[Opening Available records section]

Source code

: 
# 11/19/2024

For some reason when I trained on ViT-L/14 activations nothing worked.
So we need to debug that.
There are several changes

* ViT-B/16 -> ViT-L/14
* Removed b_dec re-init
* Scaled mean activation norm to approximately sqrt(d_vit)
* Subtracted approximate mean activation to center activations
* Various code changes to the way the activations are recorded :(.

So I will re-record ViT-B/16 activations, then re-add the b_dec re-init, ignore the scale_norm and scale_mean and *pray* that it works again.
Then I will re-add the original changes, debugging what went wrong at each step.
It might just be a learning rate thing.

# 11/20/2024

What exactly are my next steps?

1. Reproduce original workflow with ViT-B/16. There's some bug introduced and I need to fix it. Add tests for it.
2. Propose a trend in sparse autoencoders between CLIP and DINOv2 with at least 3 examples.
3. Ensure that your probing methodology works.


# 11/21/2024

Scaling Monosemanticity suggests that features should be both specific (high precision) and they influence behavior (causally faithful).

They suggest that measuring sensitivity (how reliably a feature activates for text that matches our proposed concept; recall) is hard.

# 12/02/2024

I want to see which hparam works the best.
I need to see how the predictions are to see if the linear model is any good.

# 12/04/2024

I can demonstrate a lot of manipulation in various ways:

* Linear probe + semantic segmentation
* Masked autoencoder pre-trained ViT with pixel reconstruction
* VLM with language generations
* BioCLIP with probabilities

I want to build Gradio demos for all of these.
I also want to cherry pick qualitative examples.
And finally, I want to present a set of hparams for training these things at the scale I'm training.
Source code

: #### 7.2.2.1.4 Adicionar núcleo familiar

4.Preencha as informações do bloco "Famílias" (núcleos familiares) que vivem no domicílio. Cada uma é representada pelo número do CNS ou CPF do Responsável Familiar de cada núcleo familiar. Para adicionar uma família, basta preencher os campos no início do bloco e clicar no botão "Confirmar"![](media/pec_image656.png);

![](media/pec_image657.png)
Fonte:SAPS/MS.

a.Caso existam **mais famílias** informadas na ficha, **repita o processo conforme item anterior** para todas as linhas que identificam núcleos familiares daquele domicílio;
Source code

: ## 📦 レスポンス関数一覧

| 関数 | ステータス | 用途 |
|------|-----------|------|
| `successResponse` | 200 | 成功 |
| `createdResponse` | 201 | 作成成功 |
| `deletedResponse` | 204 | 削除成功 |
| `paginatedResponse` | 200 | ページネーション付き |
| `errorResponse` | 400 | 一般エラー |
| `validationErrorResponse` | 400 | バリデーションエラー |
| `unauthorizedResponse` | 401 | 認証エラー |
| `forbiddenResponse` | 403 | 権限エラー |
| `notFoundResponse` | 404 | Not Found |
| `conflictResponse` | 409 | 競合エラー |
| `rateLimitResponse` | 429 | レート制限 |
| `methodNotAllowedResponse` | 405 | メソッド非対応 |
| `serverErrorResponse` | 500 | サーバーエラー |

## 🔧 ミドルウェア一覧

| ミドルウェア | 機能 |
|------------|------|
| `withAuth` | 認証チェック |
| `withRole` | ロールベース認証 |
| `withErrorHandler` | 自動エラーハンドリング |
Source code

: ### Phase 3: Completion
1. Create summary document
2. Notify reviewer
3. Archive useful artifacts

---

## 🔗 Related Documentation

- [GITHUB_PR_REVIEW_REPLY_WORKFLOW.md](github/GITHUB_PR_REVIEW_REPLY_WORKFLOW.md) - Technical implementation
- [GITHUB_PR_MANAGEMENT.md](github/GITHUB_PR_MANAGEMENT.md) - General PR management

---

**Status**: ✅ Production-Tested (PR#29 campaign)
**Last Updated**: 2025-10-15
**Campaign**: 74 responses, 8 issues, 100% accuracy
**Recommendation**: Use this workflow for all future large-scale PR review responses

[Closing Available records section]

What to produce:
Copy word for word the stretch of entries above from the line that has "1. Reproduce original" through the line that has "I want to build", both ends included, and nothing outside it.

Answer to this exercise:
1. Reproduce original workflow with ViT-B/16. There's some bug introduced and I need to fix it. Add tests for it.
2. Propose a trend in sparse autoencoders between CLIP and DINOv2 with at least 3 examples.
3. Ensure that your probing methodology works.


# 11/21/2024

Scaling Monosemanticity suggests that features should be both specific (high precision) and they influence behavior (causally faithful).

They suggest that measuring sensitivity (how reliably a feature activates for text that matches our proposed concept; recall) is hard.

# 12/02/2024

I want to see which hparam works the best.
I need to see how the predictions are to see if the linear model is any good.

# 12/04/2024

I can demonstrate a lot of manipulation in various ways:

* Linear probe + semantic segmentation
* Masked autoencoder pre-trained ViT with pixel reconstruction
* VLM with language generations
* BioCLIP with probabilities

I want to build Gradio demos for all of these.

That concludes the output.